Su esposa, una ciudadana americana de origen mexicano, tramitó un permiso para vender cannabis medicinal. Su vida comenzó a cambiar. Compraron 15 plantas y en pocos meses hicieron 25.000 dólares. “Dejé de ir al Walmart [un supermercado popular]. Lo tenía todo. Mejor ropa, mejores zapatos, mejor carro”, recuerda. Rubén cambió su coche destartalado por un deportivo de 20.000 dólares en el que fue detenido cuando intentaba batir a un coreano a 90 millas por hora (144 kilómetros por hora). Ese dinero se ha esfumado. Calcula que ha invertido 20.000 dólares en sus infructuosos cruces en varios puntos de la frontera, varios miles los pagó cuando la mafia lo secuestró en Altar (Sonora).
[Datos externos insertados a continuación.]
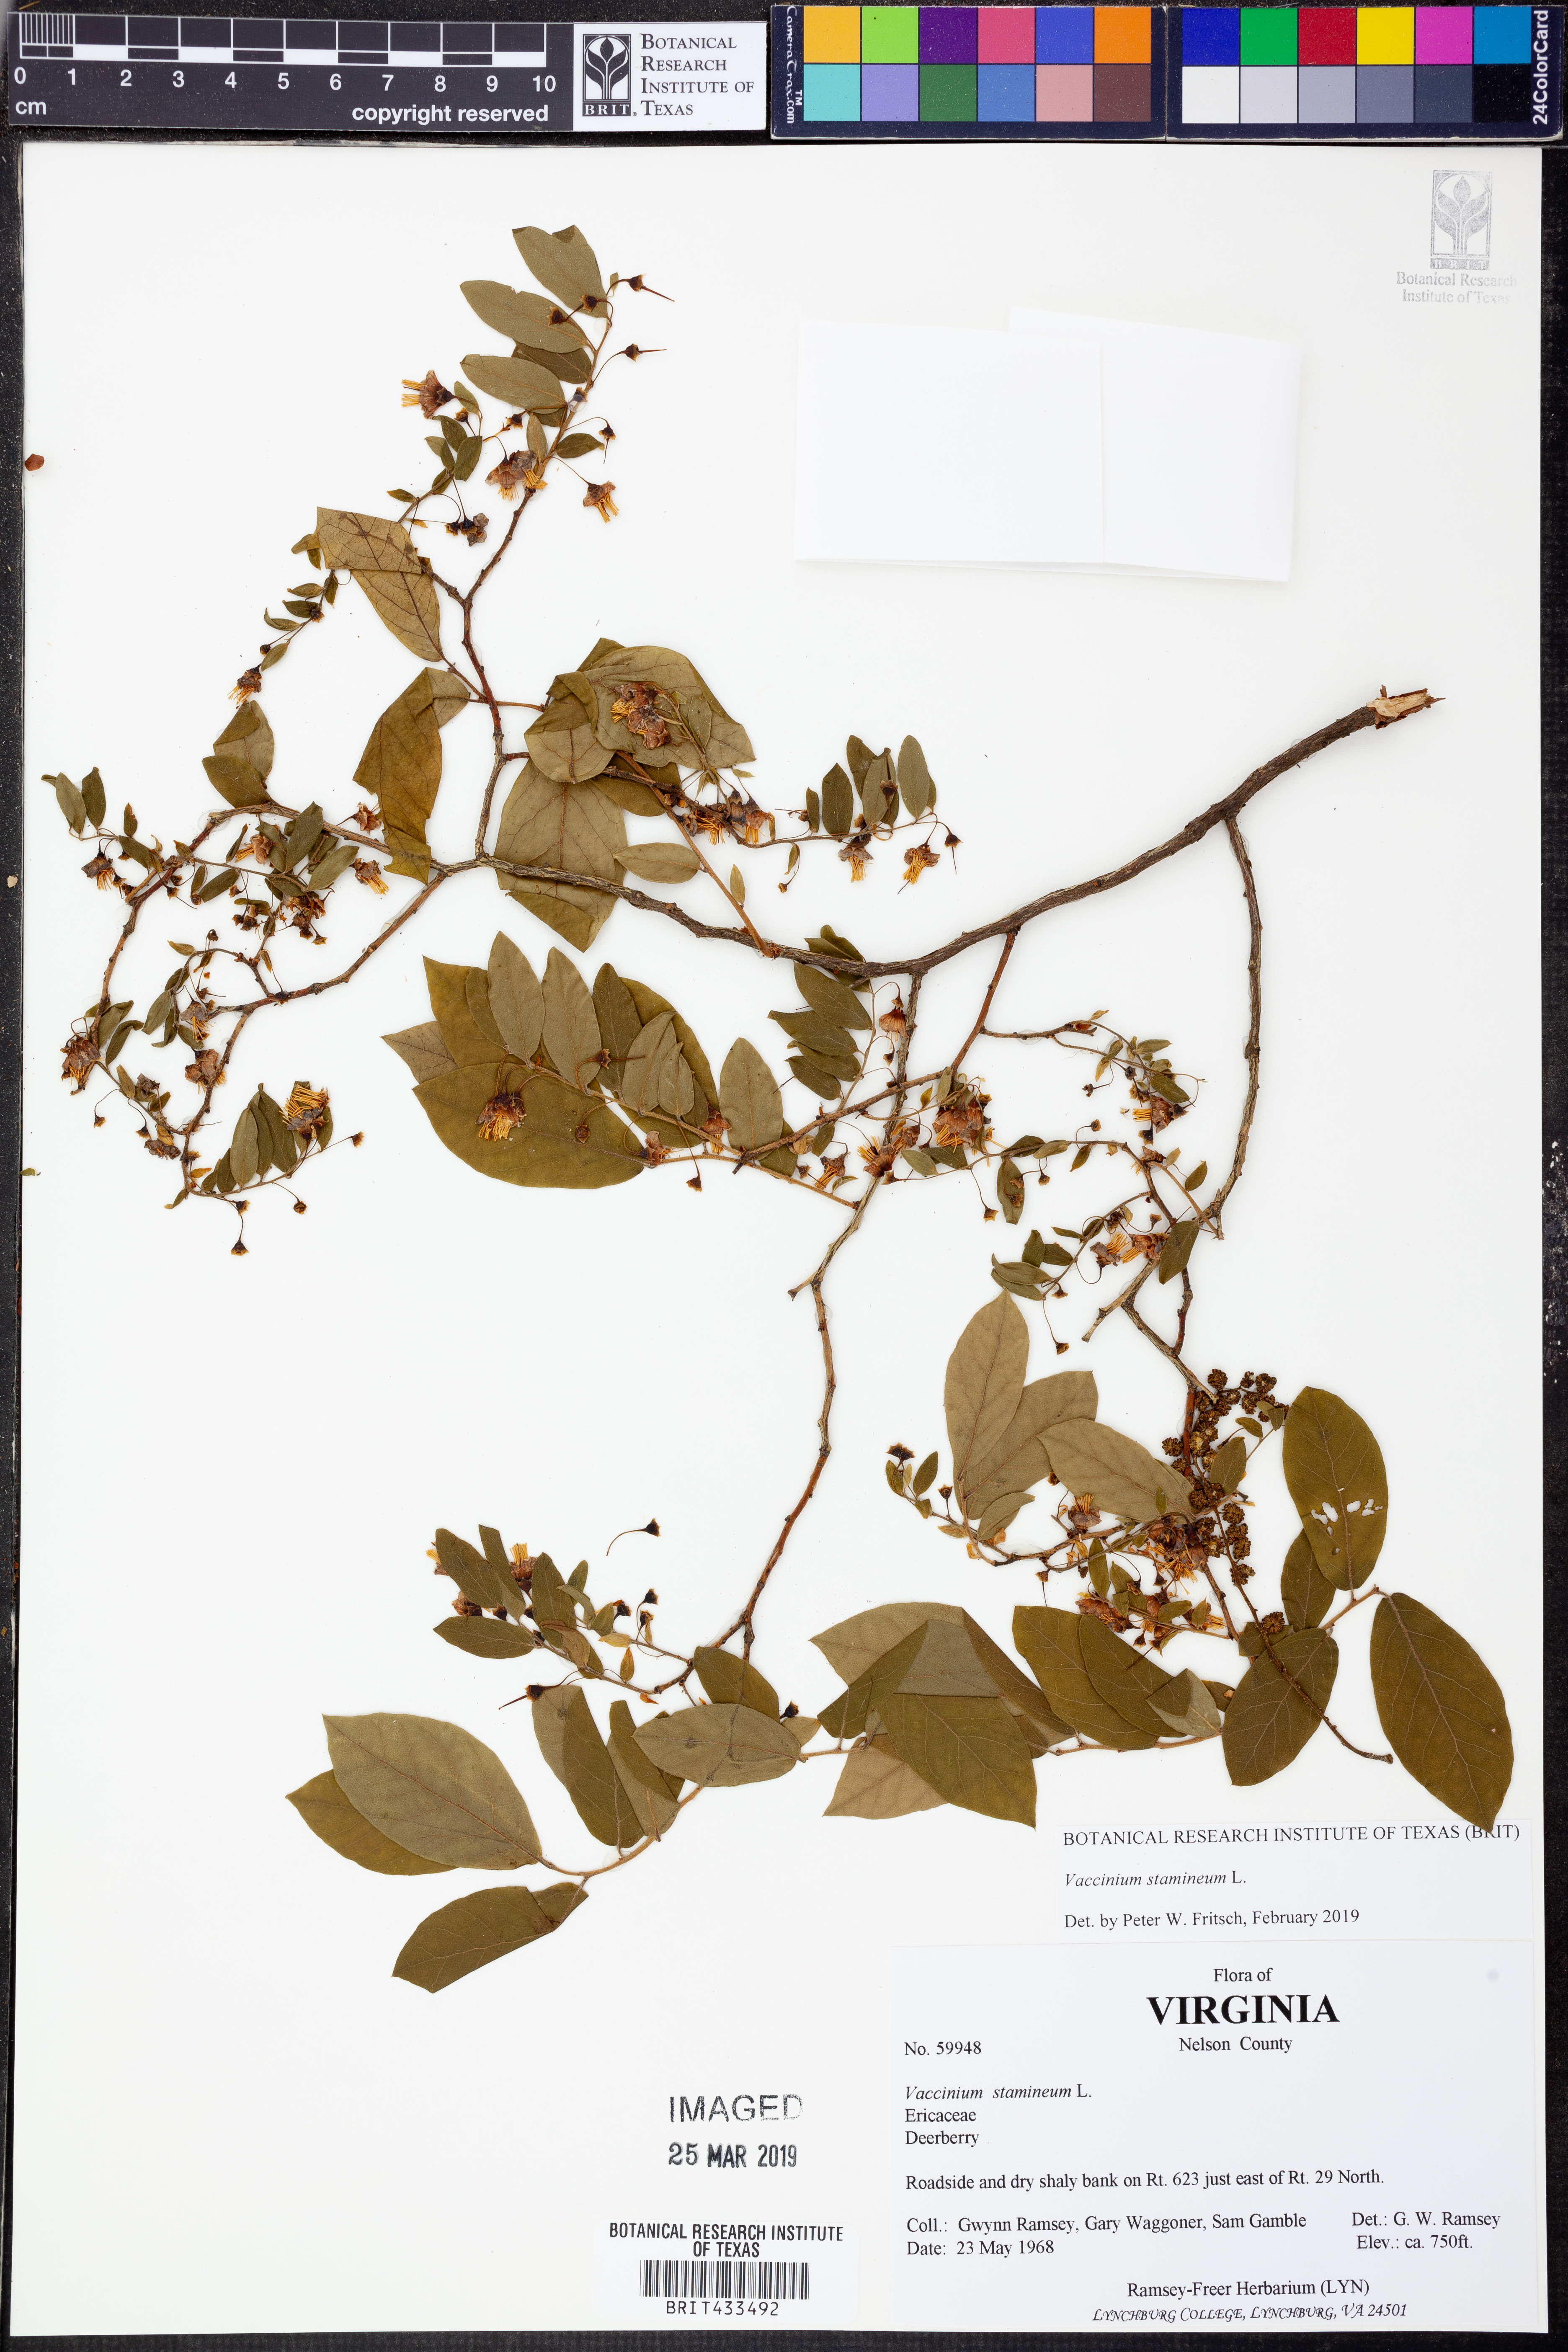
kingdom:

“Todo me dio la vuelta. Lo tenía todo y ahora me tengo que formar por un plato de comida”, cuenta Rubén.
Rubén hace pequeños trabajos en el desayunador. A veces barre o ayuda en la cocina. Otras, como esta mañana, hace cortes de pelo gratuitos a otros migrantes. “Indocumentado, sí, pero mugroso, nunca”, dice Marcelo, un migrante deportado de 28 años mientras le deslizan una maquinilla de afeitar por el cráneo. Rubén auxilia a gente como Marcelo a que se vean aliñados para conseguir trabajo y ganarse algunos pesos. Es el cuarto de los 35 cortes que hará en el día.
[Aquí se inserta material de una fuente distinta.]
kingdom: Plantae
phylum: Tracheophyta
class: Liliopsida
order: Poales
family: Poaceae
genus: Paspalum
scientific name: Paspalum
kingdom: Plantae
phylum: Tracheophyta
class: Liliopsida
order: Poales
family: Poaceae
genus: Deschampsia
El desayunador Padre Chava es uno de los sitios que han ayudado a que Tijuana sobrelleve la avalancha de deportados. La beneficencia auxilia a tejer una red de seguridad para quienes regresan. Este lugar existe desde hace 15 años, pero lleva 4 en el centro de Tijuana, a poca distancia de la línea fronteriza. Su edificio tiene tres pisos y es administrado por voluntarios católicos que ofrecen comida caliente y gratuita en la planta baja; servicios médicos, legales y hasta higiénicos (duchas, baños y cortes de pelo) en el segundo nivel, y un albergue en el tercero. “Cuando llegamos al centro de la ciudad servíamos 700 desayunos. Hoy hay un promedio de 1.250”, dice Margarita Andonaegui, la coordinadora.
La suerte acompaña a pocos migrantes. Rubén es uno de ellos. Dos semanas después de haber realizado la primera entrevista, la niebla llegó. Y con ella, una nueva oportunidad para cruzar la frontera. Cinco amigos, que durante días durmieron agazapados cerca del muro, fueron los que se internaron. Algunas horas después, una patrulla fronteriza los encontró.
“Me tiré al suelo en el monte”, relata Rubén. Allí, pecho en tierra, escuchó cómo los policías se comunicaban entre ellos. “Un migra dijo que tenía el reporte de cuatro (indocumentados)”, dice. Los agentes fronterizos buscaron hasta dar con cuatro personas. Él era el quinto. Su historia la cuenta desde un teléfono en Fresno (California). “Ya estoy aquí después de dos años de batallarle”, dice contento el peluquero de 12 dedos que logró mover las manecillas del reloj.